## EXERCISE GOAL
Exercise in exact copying: restate word for word only the lines below from the one containing "focal_mm: 140" through the one containing "f_number: 8", omitting any pictures.

*** Opening of LISTED ENTRIES ***

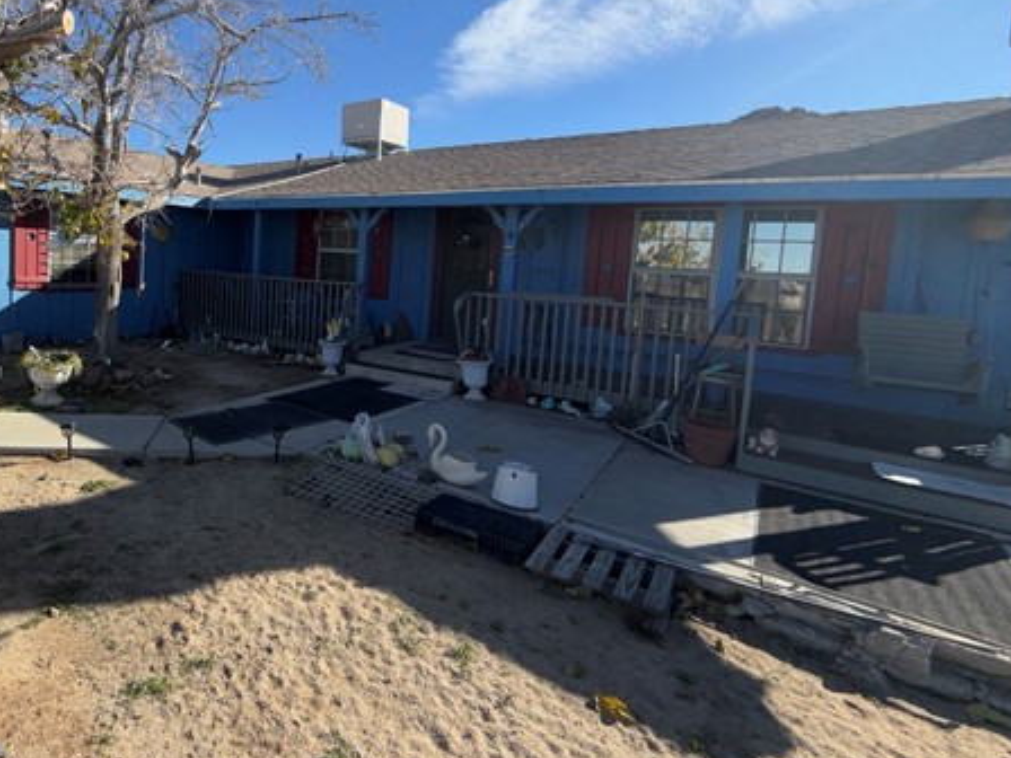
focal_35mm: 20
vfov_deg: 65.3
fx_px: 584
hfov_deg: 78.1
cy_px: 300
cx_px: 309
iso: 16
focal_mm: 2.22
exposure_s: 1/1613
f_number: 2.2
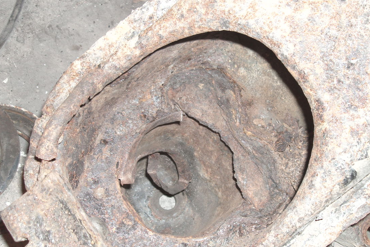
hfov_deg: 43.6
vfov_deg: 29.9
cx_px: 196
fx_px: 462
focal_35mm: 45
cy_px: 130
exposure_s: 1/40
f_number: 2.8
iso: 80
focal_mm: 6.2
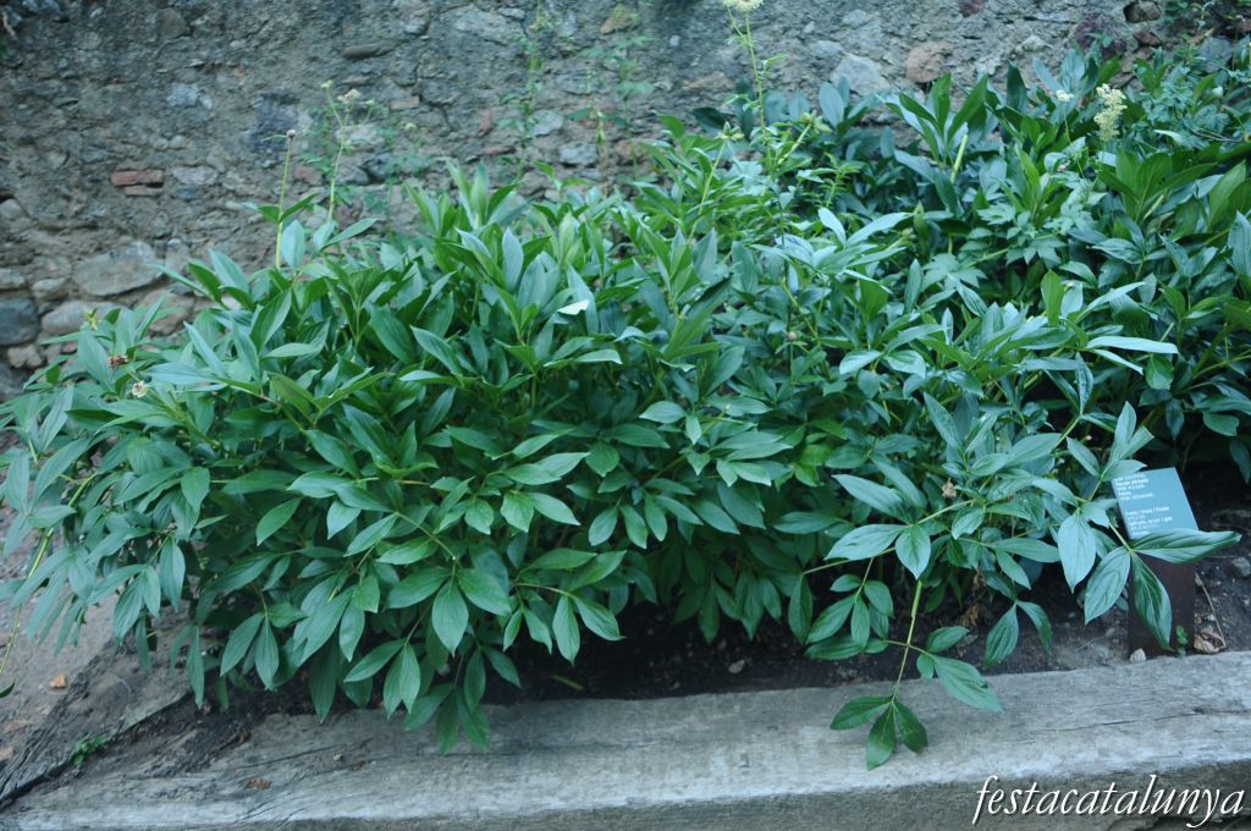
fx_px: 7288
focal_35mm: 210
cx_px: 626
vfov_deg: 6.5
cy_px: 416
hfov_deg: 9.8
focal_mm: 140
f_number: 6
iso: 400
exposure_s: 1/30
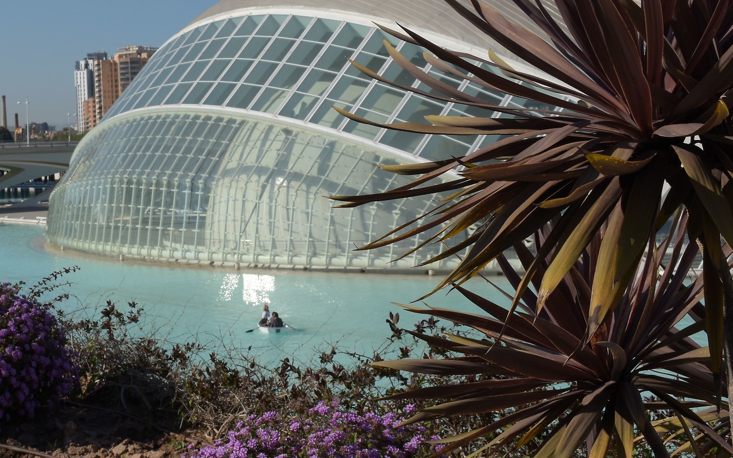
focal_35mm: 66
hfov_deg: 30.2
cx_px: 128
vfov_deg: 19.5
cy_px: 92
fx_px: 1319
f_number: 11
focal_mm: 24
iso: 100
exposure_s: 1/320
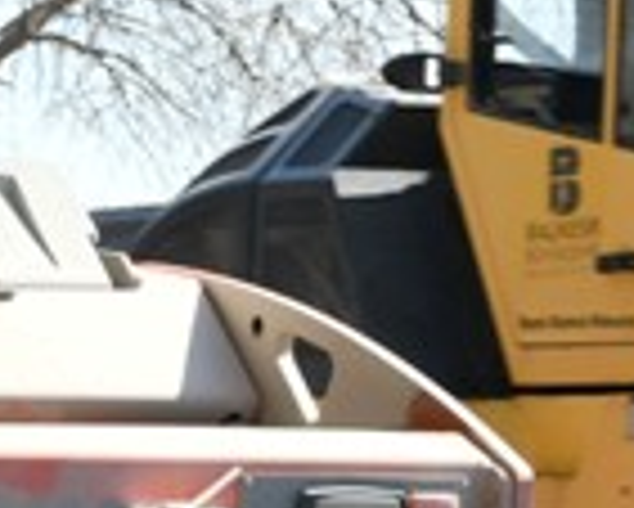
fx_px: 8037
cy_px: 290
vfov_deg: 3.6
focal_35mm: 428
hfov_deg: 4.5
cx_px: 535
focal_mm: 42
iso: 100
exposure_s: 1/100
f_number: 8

*** Close of LISTED ENTRIES ***
*** Opening of LISTED ENTRIES ***

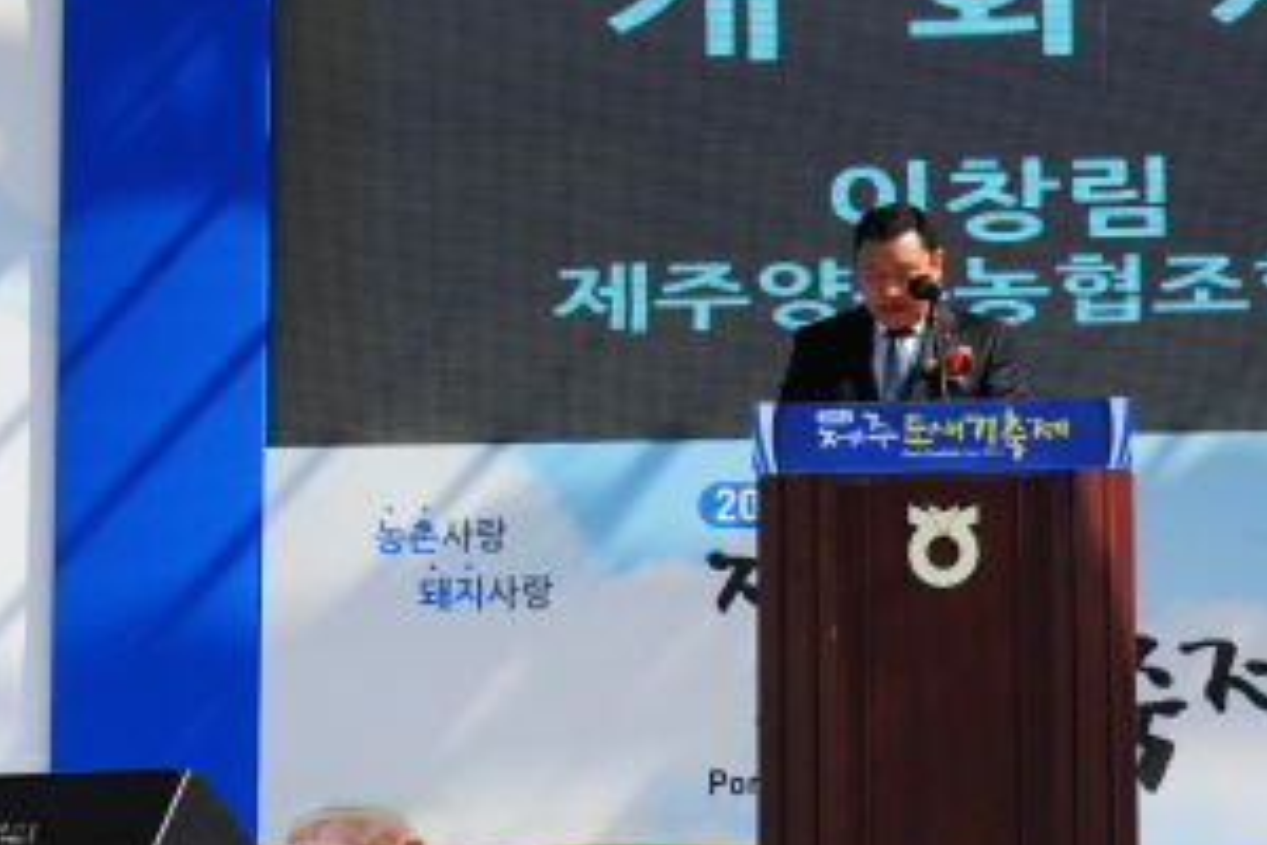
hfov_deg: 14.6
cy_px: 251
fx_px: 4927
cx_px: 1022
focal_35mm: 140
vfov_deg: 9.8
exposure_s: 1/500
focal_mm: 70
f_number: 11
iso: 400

*** Close of LISTED ENTRIES ***

## WORKED SOLUTION
focal_mm: 140
f_number: 6
iso: 400
exposure_s: 1/30
focal_35mm: 66
hfov_deg: 30.2
cx_px: 128
vfov_deg: 19.5
cy_px: 92
fx_px: 1319
f_number: 11
focal_mm: 24
iso: 100
exposure_s: 1/320
fx_px: 8037
cy_px: 290
vfov_deg: 3.6
focal_35mm: 428
hfov_deg: 4.5
cx_px: 535
focal_mm: 42
iso: 100
exposure_s: 1/100
f_number: 8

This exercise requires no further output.